The advantage of AMOVA and HOMOVA is their ability to address specific questions that have ecological meaning. Shifts in genetic diversity are ecologically meaningful. Less clear is the ecological meaning of a pivot between two or more communities, except that it indicates that the community structures are different. Another advantage of AMOVA and HOMOVA over the other methods is the ability to incorporate more sophisticated experimental designs including replication, multiple factor analysis and regression. Although the ability to construct a phylogenetic tree improves the flexibility of an analysis, the methods that analyze trees are currently limited by their inability to analyze complicated designs and to isolate tests for specific ecological differences.

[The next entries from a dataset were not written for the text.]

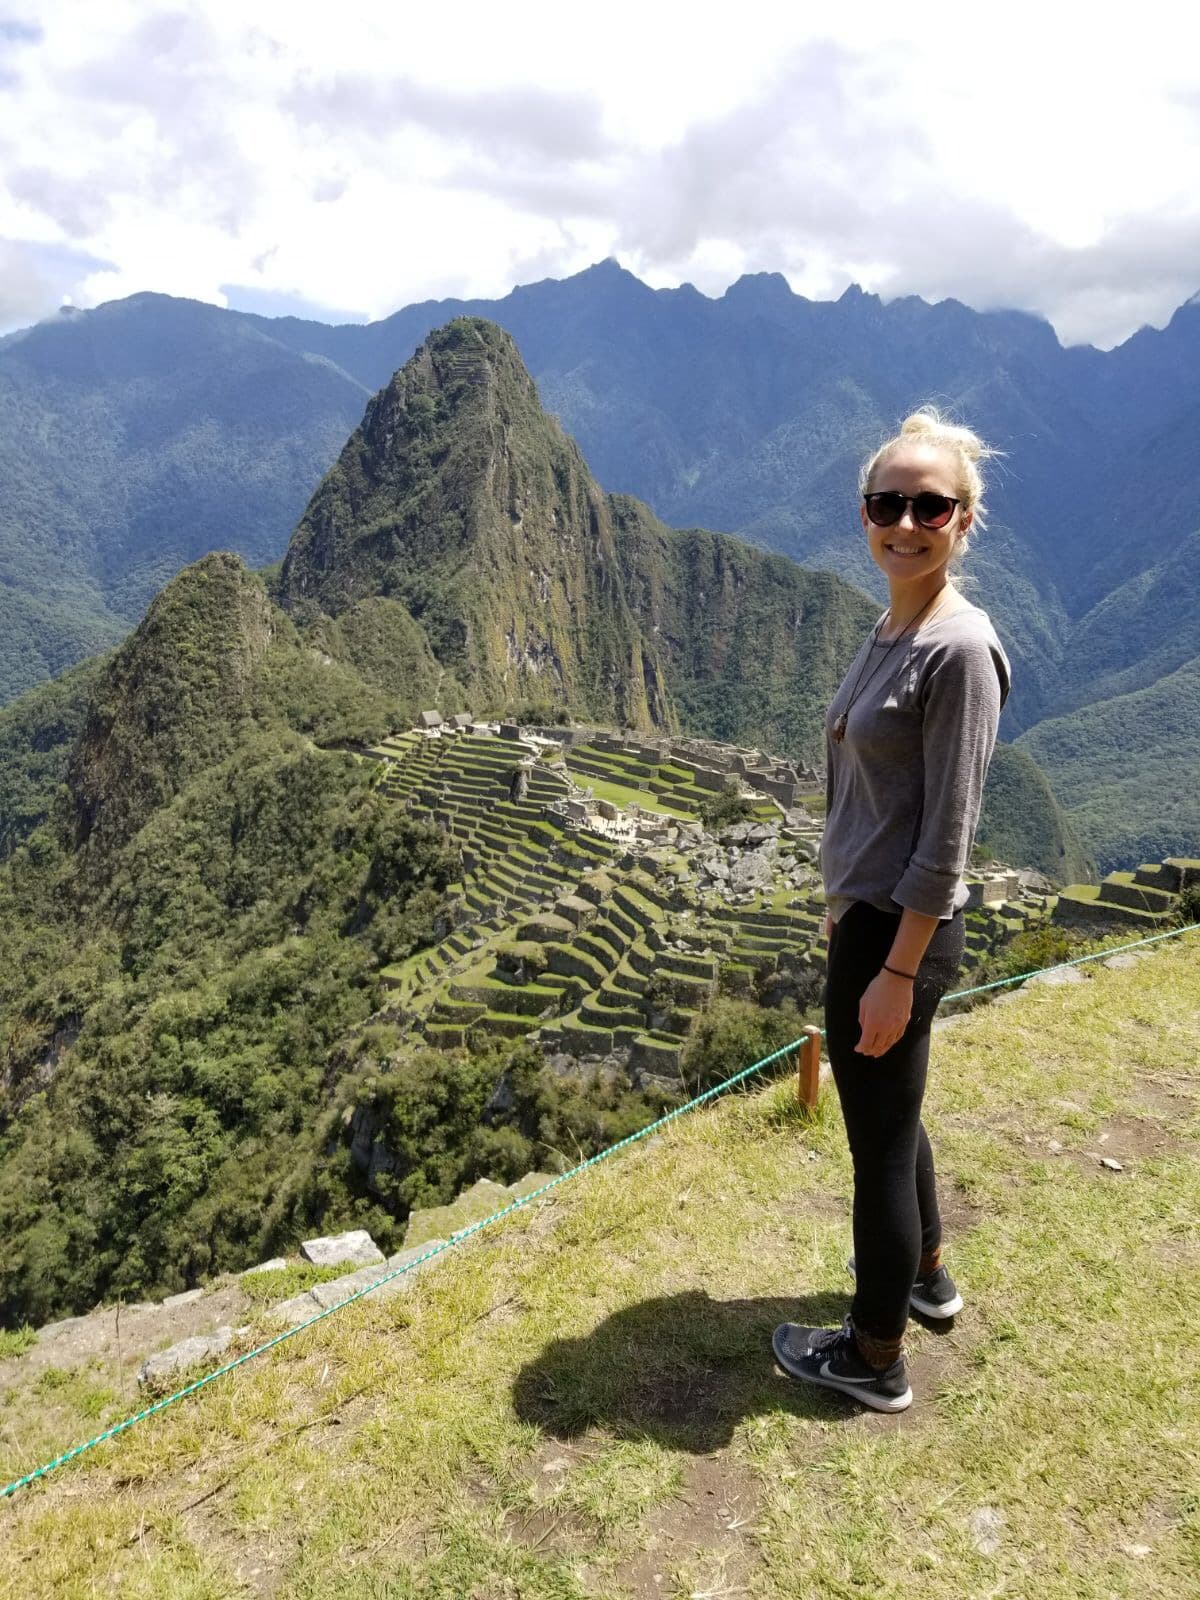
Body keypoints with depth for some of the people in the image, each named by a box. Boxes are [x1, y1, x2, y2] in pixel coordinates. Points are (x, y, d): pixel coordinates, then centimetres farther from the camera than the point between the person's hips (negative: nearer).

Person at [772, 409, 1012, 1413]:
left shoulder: (960, 649, -19)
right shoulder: (889, 632, 7)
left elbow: (947, 839, -20)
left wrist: (896, 973, -19)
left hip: (901, 934, -9)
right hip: (866, 917, 9)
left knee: (880, 1134, 7)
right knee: (890, 1113, 25)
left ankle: (875, 1359, 28)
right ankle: (924, 1273, 49)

A limitation of any significance testing method is that the test provides a probability that the same or more extreme result could be observed by chance. Such a probability does not indicate the similarity of two or more communities. The simulations conducted in this study have shown that the previous assumptions regarding the ability to detect subsets using ∫-LIBSHUFF were incorrect. Furthermore, the simulations also indicated that U- and W-values are not appropriate distance metrics for constructing dendrograms or ordination plots. Such questions are answered best by using statistical models that predict community parameters as well as the overlap in membership or structure between two communities using OTU-based approaches. Finally, hypothesis-testing methods can only detect statistically significant differences; they do not necessarily predict an ecologically significant difference. As the search continues to identify and quantify interactions between microbes and their environment, parallel use of statistical and biological tools will be essential.